Die grossen Preissprünge setzen den Rohstoffhändlern zu. Sie können kaum noch damit umgehen. Das zeigt sich in einem Dokument der European Federation of Energy Traders (EFET). Dort steht, dass Staaten und Zentralbanken die Liquidität der Rohstoffhändler unterstützen sollten, um die Schockwellen abzufedern, die der Krieg in der Ukraine ausgelöst hat.

In der EFET sind auch die grossen Schweizer Rohstoffhändler Trafigura, Vitol und Gunvor. Ihre Solvenz wird einerseits von den Preissprüngen vermindert und andererseit auch dadurch, dass Banken ihnen weniger einfach Kredite gewähren. Dies vor allem, wenn sie Öl und Gas aus Russland zum Weiterverkauf beziehen.

* [AUFGABE A]: Schreibe aus den Datensätzen die Zeilen unverändert ab, beginnend mit der Zeile mit „phylum: Tracheophyta“ und weiter bis zum Ende der Datensätze. Beide Enden gehören dazu.

* [DATENSÄTZE]:

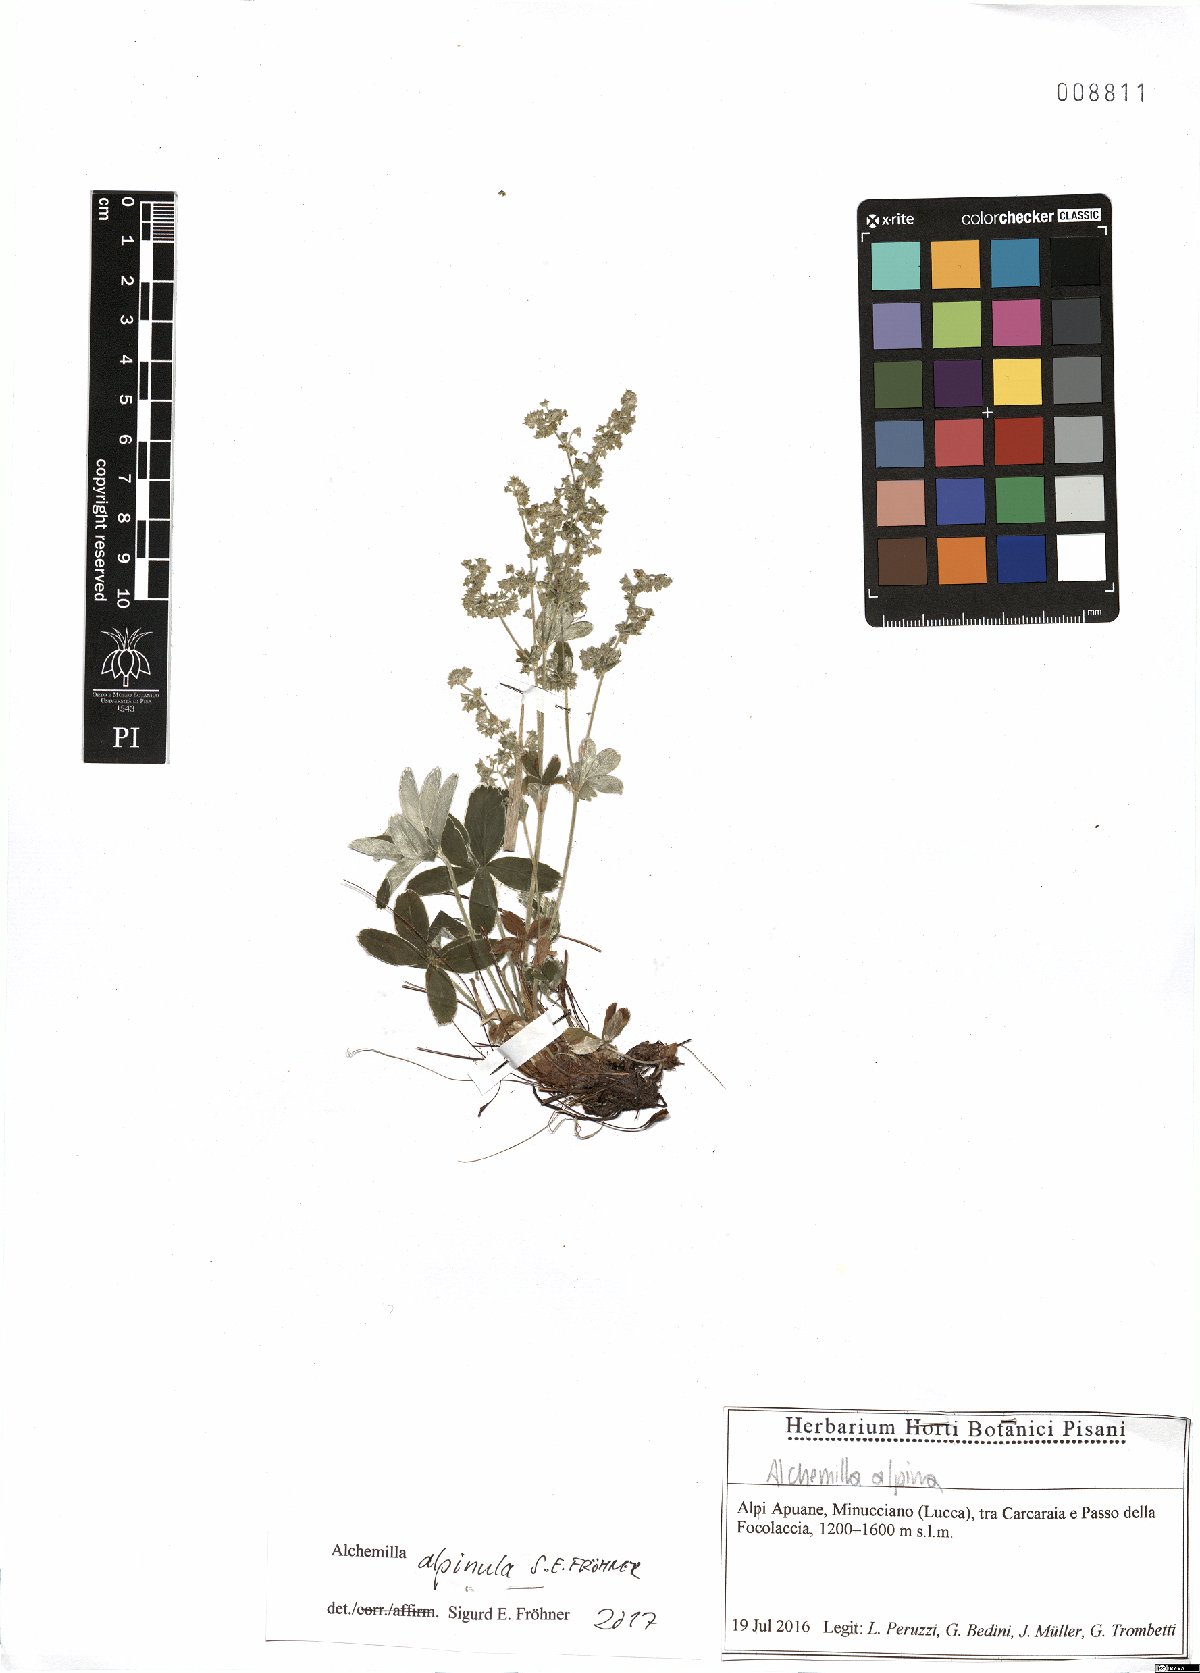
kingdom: Plantae
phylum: Tracheophyta
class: Magnoliopsida
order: Rosales
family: Rosaceae
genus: Alchemilla
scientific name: Alchemilla alpinula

* [AUFGABE B]: Gib bitte den Text über die Rohstoffhändler vollständig und Wort für Wort wieder.

* [AUSGABE A]:
phylum: Tracheophyta
class: Magnoliopsida
order: Rosales
family: Rosaceae
genus: Alchemilla
scientific name: Alchemilla alpinula

* [AUSGABE B]:
Die grossen Preissprünge setzen den Rohstoffhändlern zu. Sie können kaum noch damit umgehen. Das zeigt sich in einem Dokument der European Federation of Energy Traders (EFET). Dort steht, dass Staaten und Zentralbanken die Liquidität der Rohstoffhändler unterstützen sollten, um die Schockwellen abzufedern, die der Krieg in der Ukraine ausgelöst hat.

In der EFET sind auch die grossen Schweizer Rohstoffhändler Trafigura, Vitol und Gunvor. Ihre Solvenz wird einerseits von den Preissprüngen vermindert und andererseit auch dadurch, dass Banken ihnen weniger einfach Kredite gewähren. Dies vor allem, wenn sie Öl und Gas aus Russland zum Weiterverkauf beziehen.